Extracted text =
▬▬▬

The line on which the framework of the survey is built is known as the ‘base line’. It is the most important line of the survey. Generally, the longest of the main survey lines is considered the base line. This line should be taken through fairly level ground, and should be measured very carefully and accurately. The magnetic bearings of the base line are taken to fix the north line of the map.

C.    Check Line

The line joining the apex point of a triangle to some fixed point on its base is known as the ‘check line’. It is taken to check the accuracy of the triangle. Sometimes this line helps to locate interior details.

D.    Offset

The lateral measurement taken from an object to the chain line is known as ‘offset’. Offsets are taken to locate objects with reference to the chain line. They may be of two kinds  - perpendicular and oblique.

1. Perpendicular offsets When the lateral measurements are taken perpendicular to the chain line, they are known as perpendicular offsets

Perpendicular offsets may be taken in the following ways:

(a) By setting a perpendicular by swinging a tape from the object to the chain line. The point of minimum reading on the tape will be the base of the perpendicular

(b) By setting a right angle in the ratio 3 : 4 : 5

(c) By setting a right angle with the help of builder’s square or tri-square

(d) By setting a right angle by cross-staff or optical square.

2. Oblique offsets Any offset not perpendicular to the chain line is said to be oblique. Oblique offsets are taken when the objects are at a long distance from the chain line or when it is not possible to set up a right angle due to some difficulties. Such offsets are taken in the following manner.

▬▬▬

Task set =
1/ From the surveying text, list every way perpendicular offsets may be taken.
2/ Does the surveying text support each statement? Answer yes or no, and quote the words that decide it.
(a) The base line is generally the shortest of the main survey lines.
(b) A check line joins the apex point of a triangle to some fixed point on its base.
(c) Oblique offsets are taken when objects are at a long distance from the chain line.

▬▬▬

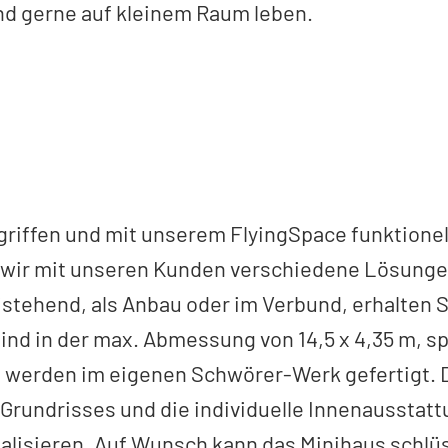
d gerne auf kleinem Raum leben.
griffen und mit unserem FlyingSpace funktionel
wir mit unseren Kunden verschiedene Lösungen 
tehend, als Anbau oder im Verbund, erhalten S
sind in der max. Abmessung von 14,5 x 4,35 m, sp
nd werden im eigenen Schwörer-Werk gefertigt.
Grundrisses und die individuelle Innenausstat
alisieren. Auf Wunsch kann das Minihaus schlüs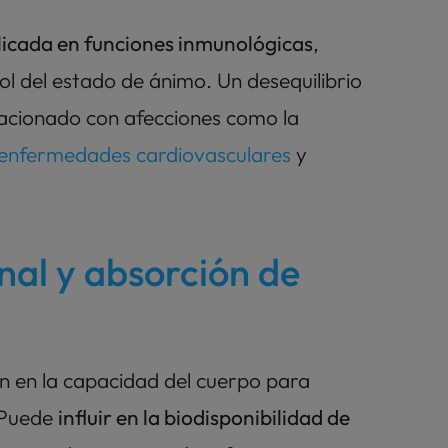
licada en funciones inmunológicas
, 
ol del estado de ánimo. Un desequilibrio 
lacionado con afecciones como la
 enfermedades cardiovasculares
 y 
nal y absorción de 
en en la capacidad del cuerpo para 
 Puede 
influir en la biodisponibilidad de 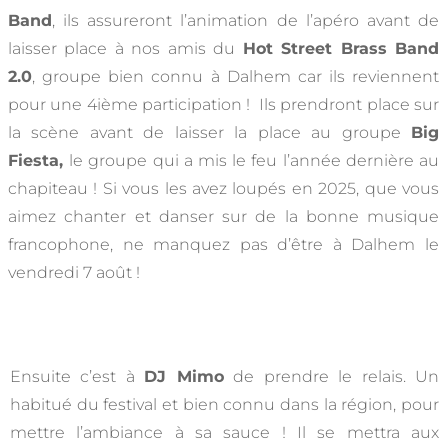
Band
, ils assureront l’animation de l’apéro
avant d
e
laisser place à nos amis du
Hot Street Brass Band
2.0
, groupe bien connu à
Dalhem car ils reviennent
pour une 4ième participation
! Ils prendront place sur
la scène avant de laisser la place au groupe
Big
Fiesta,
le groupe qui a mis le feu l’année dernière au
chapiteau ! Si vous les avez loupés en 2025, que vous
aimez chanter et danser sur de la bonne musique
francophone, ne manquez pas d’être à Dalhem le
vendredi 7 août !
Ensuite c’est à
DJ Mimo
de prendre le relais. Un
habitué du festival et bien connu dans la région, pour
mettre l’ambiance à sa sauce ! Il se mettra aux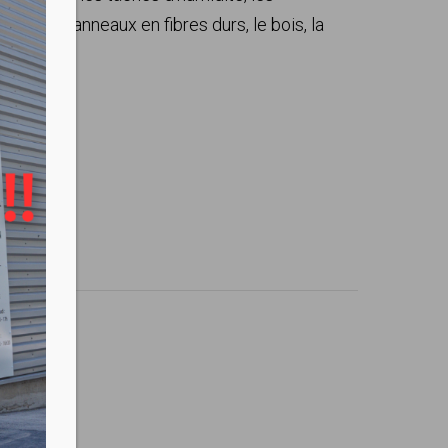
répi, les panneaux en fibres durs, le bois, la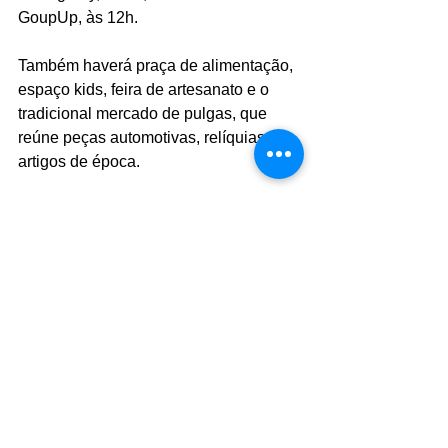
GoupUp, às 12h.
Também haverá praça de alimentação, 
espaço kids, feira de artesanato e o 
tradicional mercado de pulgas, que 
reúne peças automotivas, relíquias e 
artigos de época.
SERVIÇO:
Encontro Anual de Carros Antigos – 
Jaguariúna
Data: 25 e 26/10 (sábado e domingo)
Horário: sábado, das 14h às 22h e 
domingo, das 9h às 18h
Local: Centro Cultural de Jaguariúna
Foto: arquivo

▬▬▬

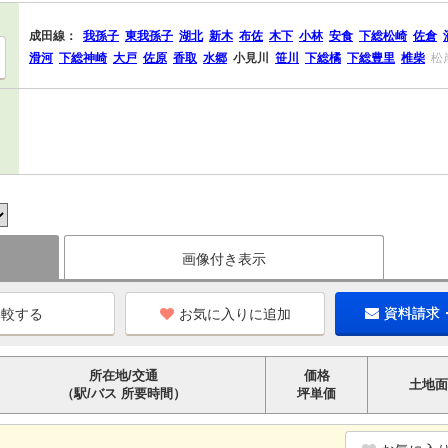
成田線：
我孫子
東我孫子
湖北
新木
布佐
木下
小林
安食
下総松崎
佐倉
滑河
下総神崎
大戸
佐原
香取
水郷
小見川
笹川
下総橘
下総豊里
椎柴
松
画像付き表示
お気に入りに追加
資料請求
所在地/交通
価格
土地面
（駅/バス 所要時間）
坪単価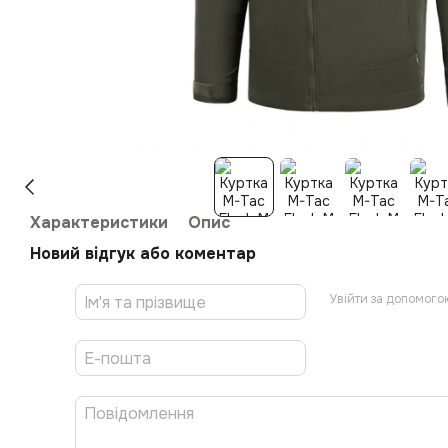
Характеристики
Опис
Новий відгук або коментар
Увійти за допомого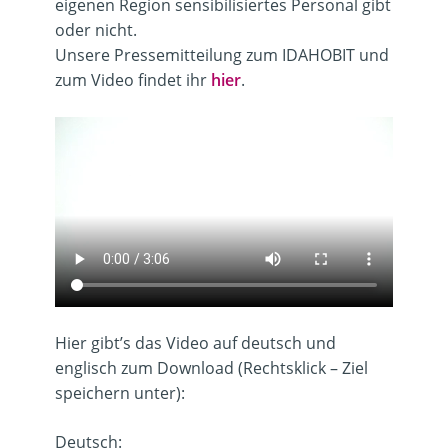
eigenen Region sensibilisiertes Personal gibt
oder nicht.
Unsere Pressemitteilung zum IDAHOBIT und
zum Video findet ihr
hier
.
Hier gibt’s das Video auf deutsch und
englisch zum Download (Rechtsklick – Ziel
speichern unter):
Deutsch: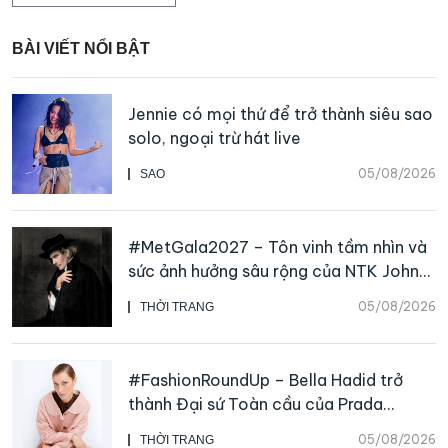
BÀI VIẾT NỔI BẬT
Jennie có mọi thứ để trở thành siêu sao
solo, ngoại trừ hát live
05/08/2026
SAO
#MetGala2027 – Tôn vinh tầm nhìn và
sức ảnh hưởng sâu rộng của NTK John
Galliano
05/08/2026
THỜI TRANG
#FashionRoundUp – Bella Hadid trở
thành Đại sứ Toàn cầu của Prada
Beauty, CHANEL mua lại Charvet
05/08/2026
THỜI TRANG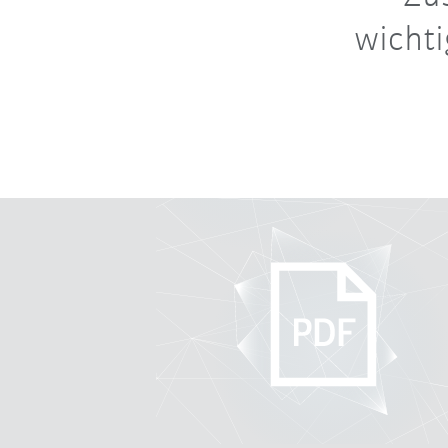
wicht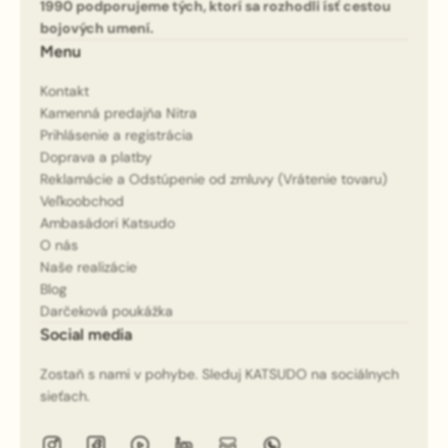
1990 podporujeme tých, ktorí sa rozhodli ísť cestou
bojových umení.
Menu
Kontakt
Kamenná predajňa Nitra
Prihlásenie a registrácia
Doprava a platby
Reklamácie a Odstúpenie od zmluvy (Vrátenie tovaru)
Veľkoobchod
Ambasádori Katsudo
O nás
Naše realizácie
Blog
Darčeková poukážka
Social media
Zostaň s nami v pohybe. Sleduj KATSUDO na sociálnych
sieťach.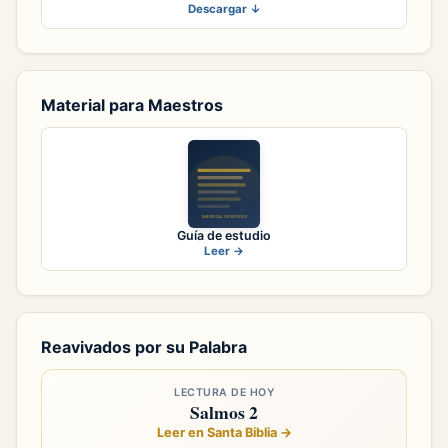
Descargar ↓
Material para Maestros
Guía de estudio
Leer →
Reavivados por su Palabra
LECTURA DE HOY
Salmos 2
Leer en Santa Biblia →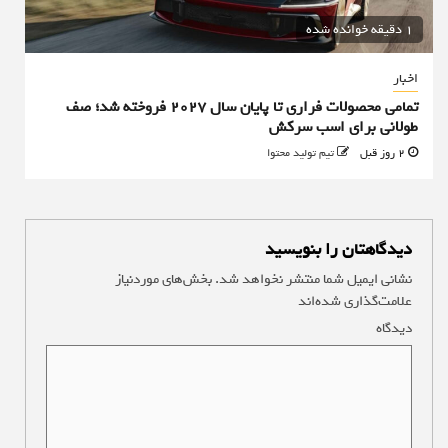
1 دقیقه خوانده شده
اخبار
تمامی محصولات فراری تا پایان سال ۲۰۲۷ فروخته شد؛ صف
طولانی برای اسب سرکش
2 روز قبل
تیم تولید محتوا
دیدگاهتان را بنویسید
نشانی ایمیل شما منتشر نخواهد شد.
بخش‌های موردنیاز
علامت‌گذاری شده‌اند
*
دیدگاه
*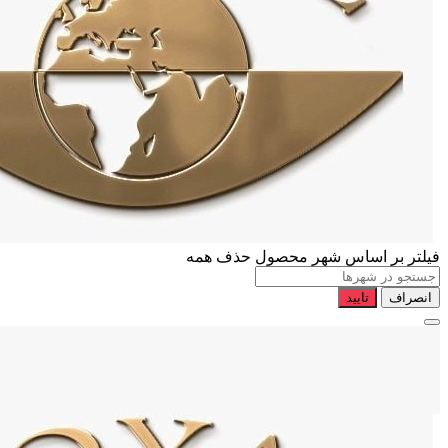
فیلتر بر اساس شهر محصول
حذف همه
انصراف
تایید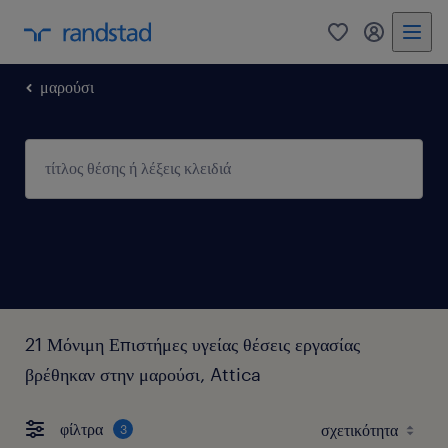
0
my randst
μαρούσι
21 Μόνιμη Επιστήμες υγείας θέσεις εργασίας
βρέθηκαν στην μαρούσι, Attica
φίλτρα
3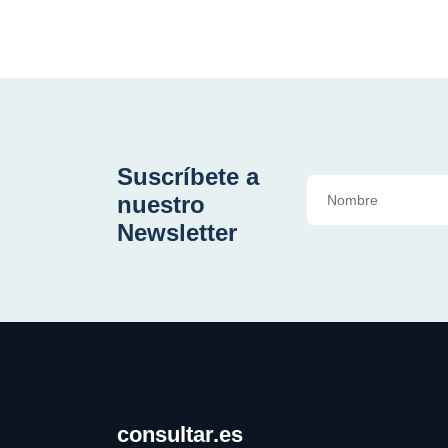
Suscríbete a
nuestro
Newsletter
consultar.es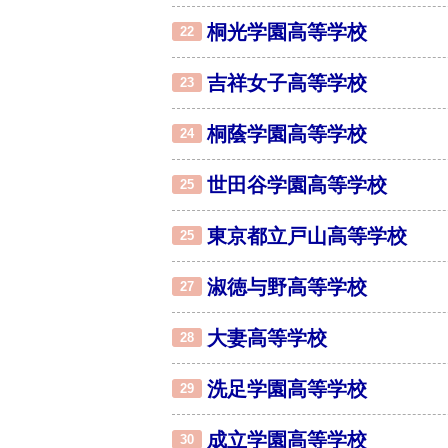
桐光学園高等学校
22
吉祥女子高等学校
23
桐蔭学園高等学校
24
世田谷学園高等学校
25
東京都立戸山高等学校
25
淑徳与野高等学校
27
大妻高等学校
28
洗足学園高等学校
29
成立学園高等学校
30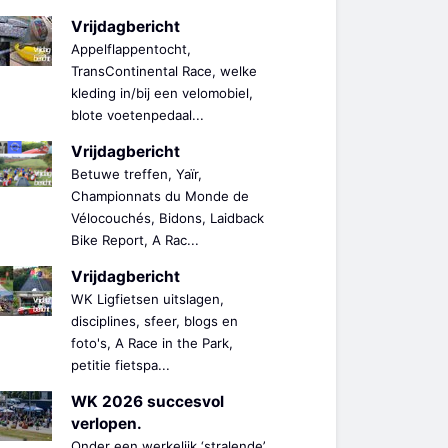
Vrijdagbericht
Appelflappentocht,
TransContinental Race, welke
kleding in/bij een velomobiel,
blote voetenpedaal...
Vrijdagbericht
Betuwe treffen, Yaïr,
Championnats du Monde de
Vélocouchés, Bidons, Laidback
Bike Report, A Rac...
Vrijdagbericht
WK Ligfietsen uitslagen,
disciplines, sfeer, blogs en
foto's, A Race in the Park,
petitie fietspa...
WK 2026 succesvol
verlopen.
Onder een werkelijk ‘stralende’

▬▬▬

Solutions to the tasks =
1/
- By swinging a tape from the object to the chain line. The point of minimum reading on the tape is the base of the perpendicular.
- By setting a right angle in the ratio 3 : 4 : 5.
- By setting a right angle with a builder’s square or tri-square.
- By setting a right angle with a cross-staff or optical square.

2/
(a) No: "Generally, the longest of the main survey lines is considered the base line."
(b) Yes: "The line joining the apex point of a triangle to some fixed point on its base is known as the ‘check line’."
(c) Yes: "Oblique offsets are taken when the objects are at a long distance from the chain line"